Fishbone Diagram, also known as Cause and Effect diagram or Ishikawa Diagram, is one of the basic 7QC tools. It is a simple yet powerful tool in the Lean/ Six Sigma / Lean Six Sigma / Operational Excellence toolbox. It is commonly known as the fishbone diagram because it resembles the shape of a fish skeleton. The basic concept was first used in the 1920s and was later refined and made popular by Dr. Kaoru Ishikawa in the 1960s.
Cause and Effect Diagram
Fishbone Diagram is used for identifying potential causes that may contribute to a problem, also known as the effect. It is hence a basic but important tool that should be covered in any Root Cause Analysis Training.
Fishbone Diagram is a qualitative tool and is a useful brainstorming technique for identifying possible causes of problems in operational or business processes. It can be used at any stage of a performance excellence project, or on its own to help identify causes of a particular problem. It should be created in a group setting, utilizing the knowledge and experiences of a variety of individuals. It also goes by the name cause-and-effect diagram because the effect is at the head of the fish, and the causes are documented into categories in the middle of the fish.
To create a Fishbone diagram following steps can be taken:
First, we select the effect and identify the potential causes for the issue. Once you select this effect or problem, you place it in a box on the right-hand side of a piece of paper or whiteboard. This will become the head of the fish. Then create the body of the diagram using a horizontal line from the problem toward the left side. Draw six branches leading out of the fish as a skeleton. Every branch is starting from the Fish main bone or a horizontal line, creating an image that looks like the skeleton of a fish.
After making the fish body, we can move to the next step, which is to add the labels for the categories at the top of each of the major branches of the fish. To brainstorm we should six categories. The final step of constructing a fishbone diagram is to brainstorm the potential causes of the problem or effect. There are many methods you can use to complete this step, but the most important requirement is that you do this through a team activity.
To build a fishbone diagram the team members expertise must be utilized as they might include process owners, process supervisors, practitioners or maintenance individuals that bring experience in working within your process.

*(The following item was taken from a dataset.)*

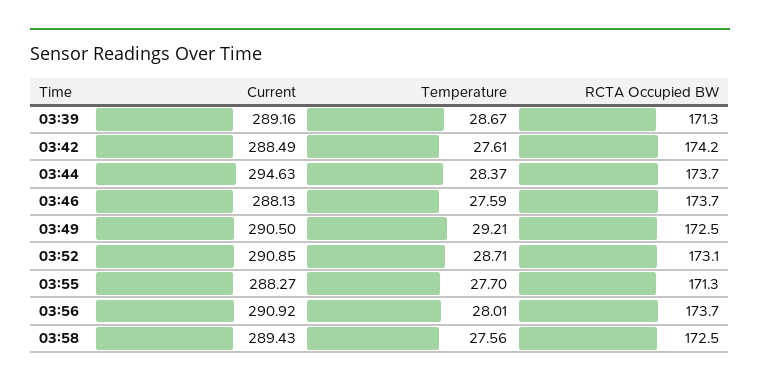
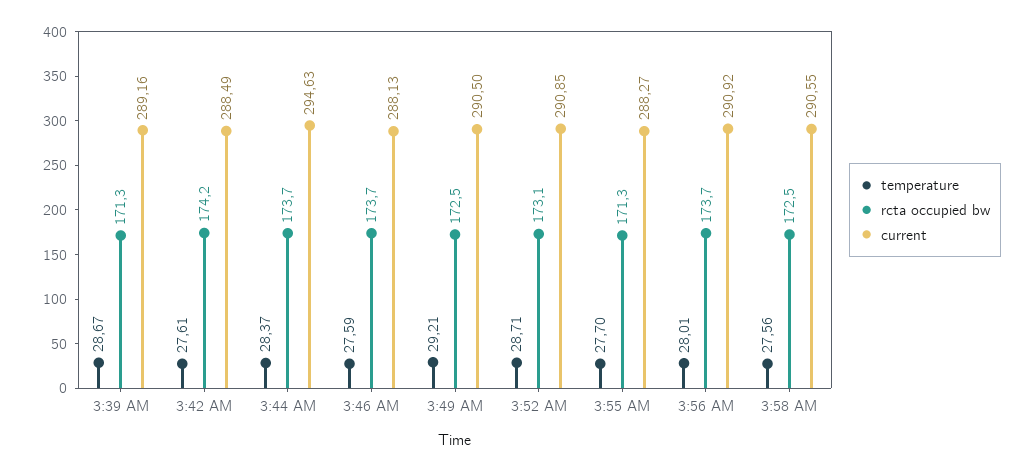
Current, 03:58: 289.43 -> 290.55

A brainstorming session will help you identify as many potential causes as possible to fill in the body of the diagram. Following are the categories of the Fishbone diagram:
- Our first category is Personnel. This category refers to any specific individual problems we have in operator training or experience.
- Category number two is Materials. How might our materials affect the problem? This usually implies raw materials or equipment materials.

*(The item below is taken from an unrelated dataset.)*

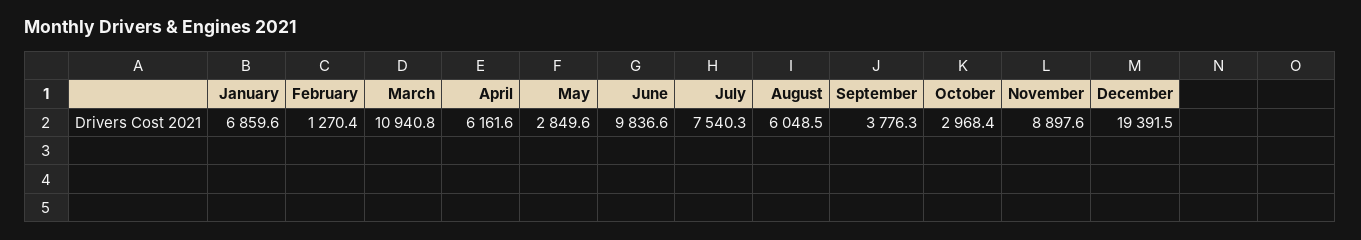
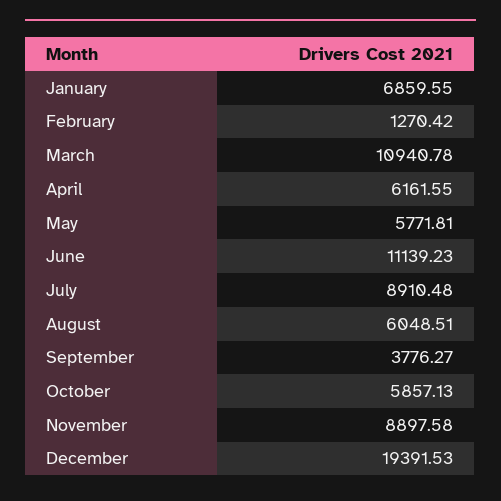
May: 2849.6 -> 5771.81
June: 9836.6 -> 11139.23
July: 7540.3 -> 8910.48
October: 2968.4 -> 5857.13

- Measurement is our third category. This refers to any kind of gauge or inspection issues that may come up.
- The fourth category is Method. This category captures any procedures that may be lacking.
- Category five is Machine. These are any issues associated with the machine settings. These can also be issues with the tools used in a process.

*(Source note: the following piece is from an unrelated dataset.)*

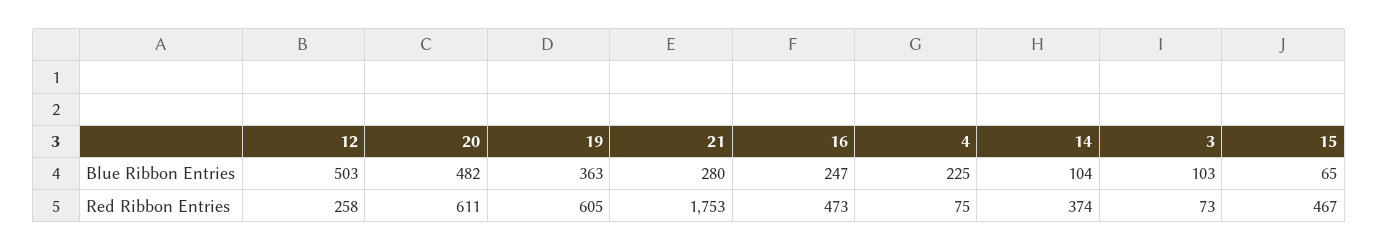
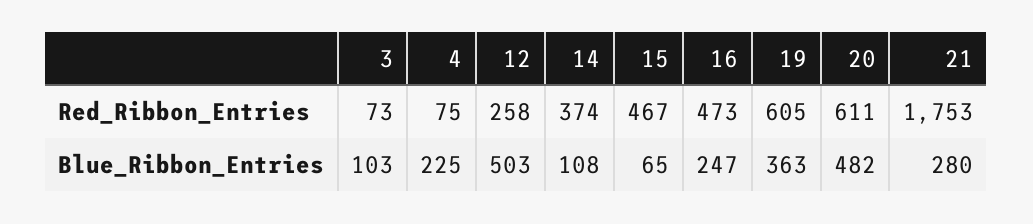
14, Blue Ribbon Entries: 104 -> 108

- And finally, our sixth category is Environment. This category refers to any inputs caused by nature or outside noise variables in our process.
The advantage of the fishbone diagram is to identify future areas for possible examination. Once your team has identified potential causes, you can move forward in researching and analyzing the causes that are most likely to cause the problem.
Fishbone diagrams provide areas of focus in handling a problem. Every time a team investigates a new problem, they should go through the process of brainstorming possible causes for that problem. The issues that a single individual cannot think of on his own will show up when a team members brainstorm all the reasons and causes.
An added benefit is that you can relate each of these causes back to inputs that are not in control. The fishbone can guide us the process of identifying critical Xs for future statistical analysis and investigation. After completing the fishbone diagram, the team can start the process of narrow-downing the list of potential causes into a list of the probable ones. From there, you can use a variety of statistical tools to analyze and verify your data.